▶ Extract:
A “No-read,” or unsuccessfully read barcode, is an important metric for manufacturing and logistics operations to manage. When a no-read scan occurs, a part or package is rejected and must be manually keyed in by a worker, costing time and money. If the system isn't setup to reject items, the master database could contain incomplete information which makes tracking and tracing items very difficult.
What exactly causes no-reads? It seems like a simple question, but finding the answer may involve several steps and special equipment. If there is not an obvious scratch, finder pattern damage, or quiet zone infraction, there is only one way to see what is preventing the code from being read—a barcode verifier. Barcode verifiers provide information about a code’s readability and what may be causing a decode issue. A barcode reader’s quality feedback ability stops at telling you that the code cannot be read, whereas a verifier will test all aspects of the decode process for the symbology type and highlight areas of weakness.
Any organization that produces, prints, or marks barcodes is at a high risk of wasting time, money, and resources if they are not using barcode verification to test barcodes. That’s because barcode verification is the only way to ensure codes will be readable throughout the entire supply chain.
What happens if codes are not readable? At best, people downstream—whether in warehouses or at the cash register—will need to type in information. This is time-consuming and introduces the possibility of human error. At worst, major retailers or government agencies refuse the products or issue a fine for codes that do not comply with requirements.
Here’s how to start properly testing barcodes in 3 steps:
Select the right barcode verifier: First, identify the symbology type and quality standards that are used. In order to select the right verifier model, there are a few things to consider.
What size are the barcodes being printed?
Does the barcode verifier have a large enough field of view to fit the largest barcodes and yet also have a high enough resolution to be able to see the smallest codes?

▶ The data:
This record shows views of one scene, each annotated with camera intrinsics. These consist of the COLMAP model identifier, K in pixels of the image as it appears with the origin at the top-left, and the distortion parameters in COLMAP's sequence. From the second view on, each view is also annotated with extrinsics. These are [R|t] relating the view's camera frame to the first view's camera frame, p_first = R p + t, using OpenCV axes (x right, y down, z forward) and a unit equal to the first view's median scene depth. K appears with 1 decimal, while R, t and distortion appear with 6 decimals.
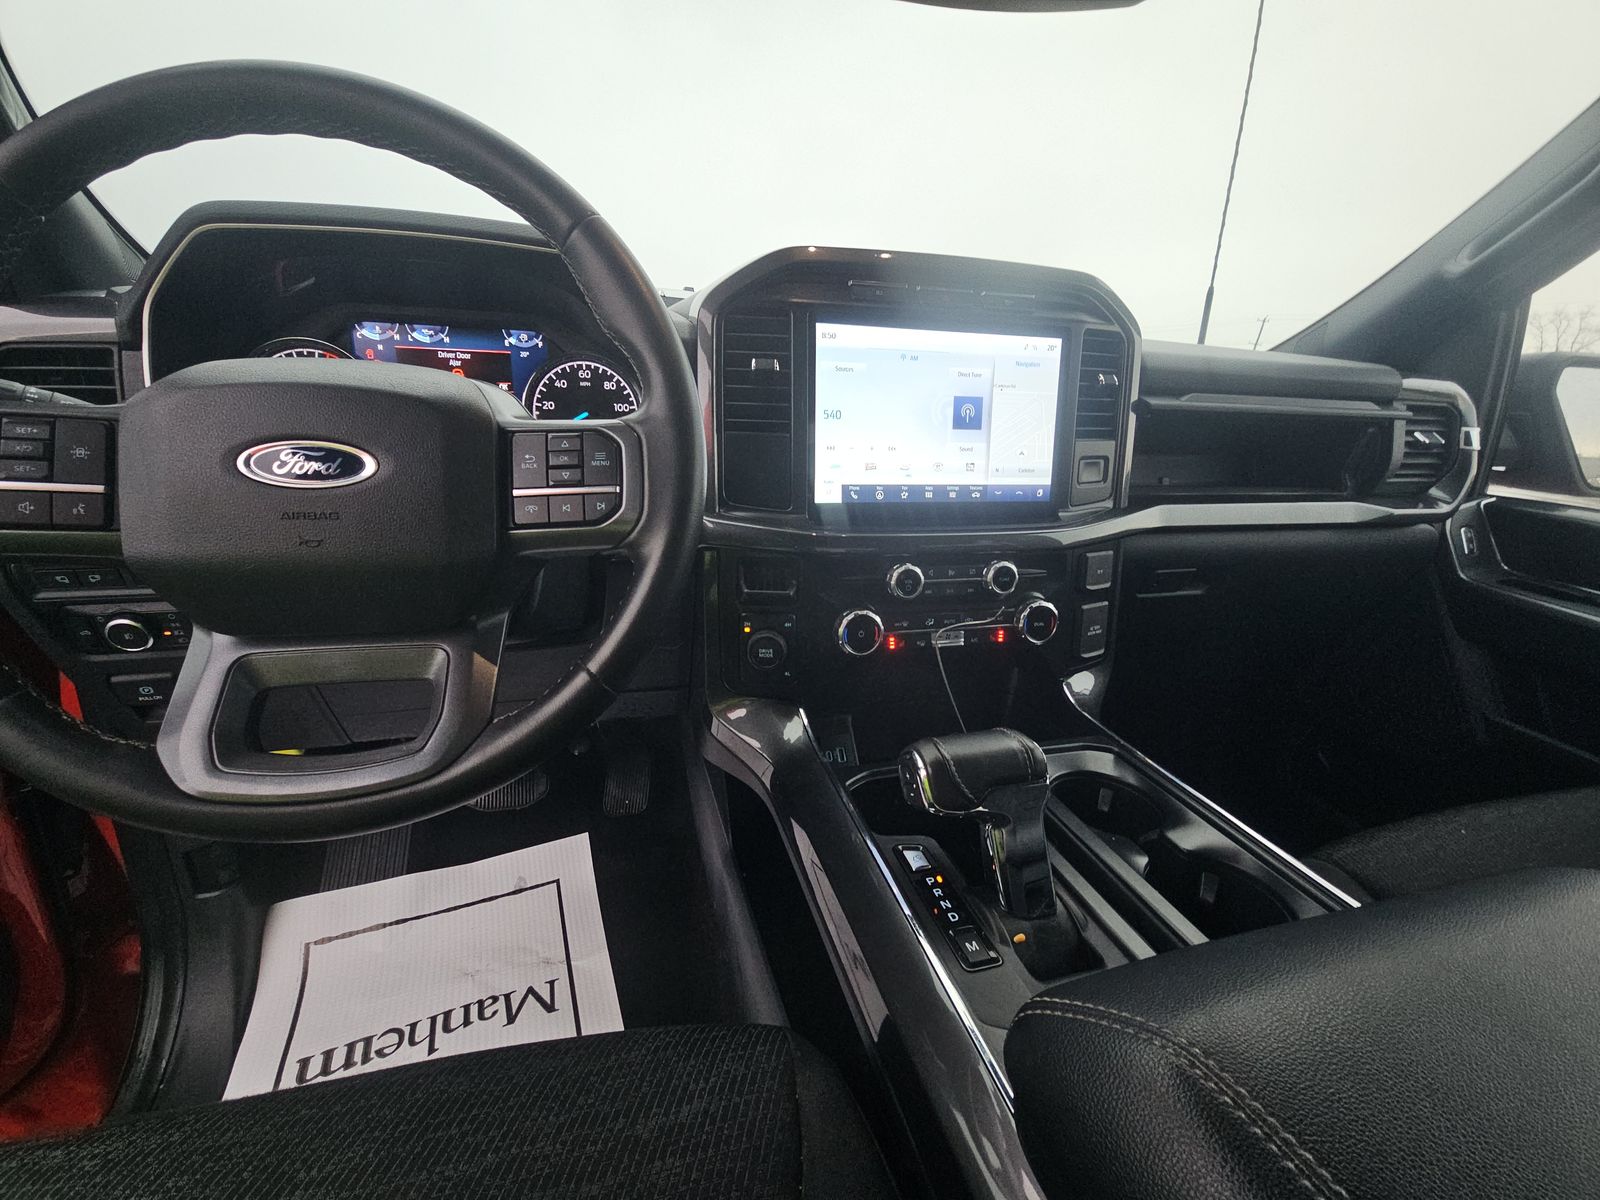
lens RADIAL K [[637.7, 0, 801.0], [0, 637.7, 604.3], [0, 0, 1]] dist [-0.002244, -0.002179]
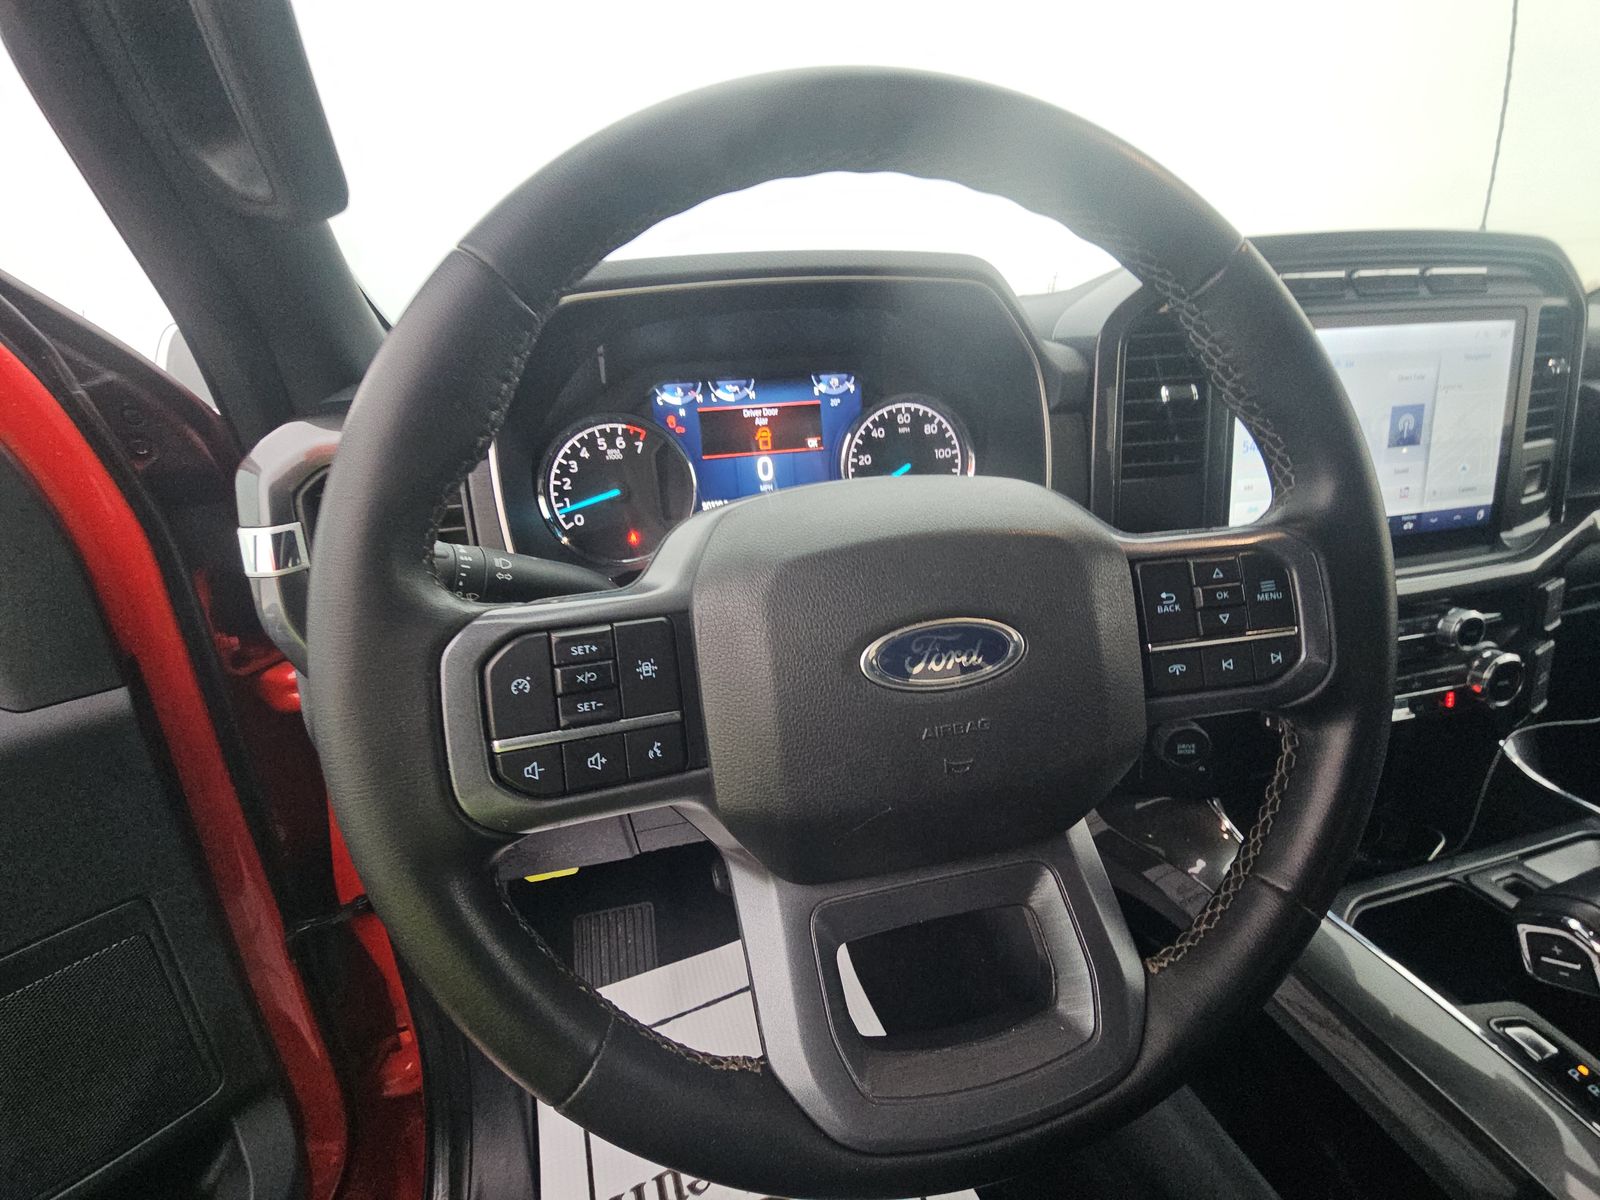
lens RADIAL K [[637.7, 0, 796.1], [0, 637.7, 604.4], [0, 0, 1]] dist [-0.002244, -0.002179]
pose [[0.994887, -0.071380, -0.071450, -0.446670], [0.073380, 0.996971, 0.025762, -0.153550], [0.069395, -0.030873, 0.997111, 0.153021]]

▶ Task list:
1. Answer these from the barcode verification text, one line each:
(a) What happens to a part or package when a no-read scan occurs?
(b) Beyond saying a code cannot be read, what does a verifier do that a barcode reader does not?
(c) At worst, what can major retailers or government agencies do about codes that do not comply with requirements?
2. Please quote the barcode verification text from "Any organization that" up to and including "comply with requirements.".

▶ Outputs for the tasks:
1.
(a) It is rejected and must be manually keyed in by a worker.
(b) It tests all aspects of the decode process for the symbology type and highlights areas of weakness.
(c) They can refuse the products or issue a fine.

2.
Any organization that produces, prints, or marks barcodes is at a high risk of wasting time, money, and resources if they are not using barcode verification to test barcodes. That’s because barcode verification is the only way to ensure codes will be readable throughout the entire supply chain.
What happens if codes are not readable? At best, people downstream—whether in warehouses or at the cash register—will need to type in information. This is time-consuming and introduces the possibility of human error. At worst, major retailers or government agencies refuse the products or issue a fine for codes that do not comply with requirements.